Quote from: chrisdickoI dont know much about them really, but why would you opt out? Surely its free money?




well.... if youre on min. wage, live in a council house, and never want to get your own place / save up for anything.... then theres not much point in having a private pension... the government will look after you.... youd be better off with an extra tenner/whatever in your pocket every week instead of in the pension

Sam

Quote from: Clockd 0NeThe property market is bottoming out, if anyone is thinking about property now is the time to be saving a very healthy deposit - in the next few years it will be at its lowest and it will be time to buy again. But not just yet.

Were already picking up - now is the perfect time to buy. But in a year it will still be good value.

BigSoy

Quote from: Clockd 0NeI thought pensions were getting a lot of negative views lately because they are being seen as unreliable? I have to admit I dont have that much knowledge about them, but I thought a lot of people were losing their pensions (like the problems with the RM deficit) or they wernt paying out like they were supposed to?

http://www.moneysavingexpert.com/savings/discount-pensions is probably a better explanation than mine but....

Its important to understand what a pension actually is - a tax-efficient wrapper for types of investment to encourage people to save for retirement... so you can either have low-risk, relatively low-gain cash investments inside that wrapper, or you can have high-gain high risk investments inside the wrapper... lots of peoples bad pension performance is around picking a high risk mix of investments within the wrapper (assuming they have a choice over this).
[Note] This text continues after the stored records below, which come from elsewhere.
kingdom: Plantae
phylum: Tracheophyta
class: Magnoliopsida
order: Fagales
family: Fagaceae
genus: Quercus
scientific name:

Also, not sure whos comment was on pensions being free money... not really... if your company has to pay 7% into your pension that cost has to come from somewhere... aint magic ;)
"Within your 'purview'? Where do you think you are, some f**king regency costume drama? This is a government department, not some f**king Jane f**king Austen novel!"

knighty

the thing is, unless youre over 40 (or a bit older) it wont really make any difference to your pension anyway.... its just a blip on the radar... youll probably be better off still because the economy was doing great before this...



BigSoy

Quote from: knightythe thing is, unless youre over 40 (or a bit older) it wont really make any difference to your pension anyway.... its just a blip on the radar... youll probably be better off still because the economy was doing great before this...



To an extent - hence you should reduce risk in your options as you get closer to retirement.
"Within your 'purview'? Where do you think you are, some f**king regency costume drama? This is a government department, not some f**king Jane f**king Austen novel!"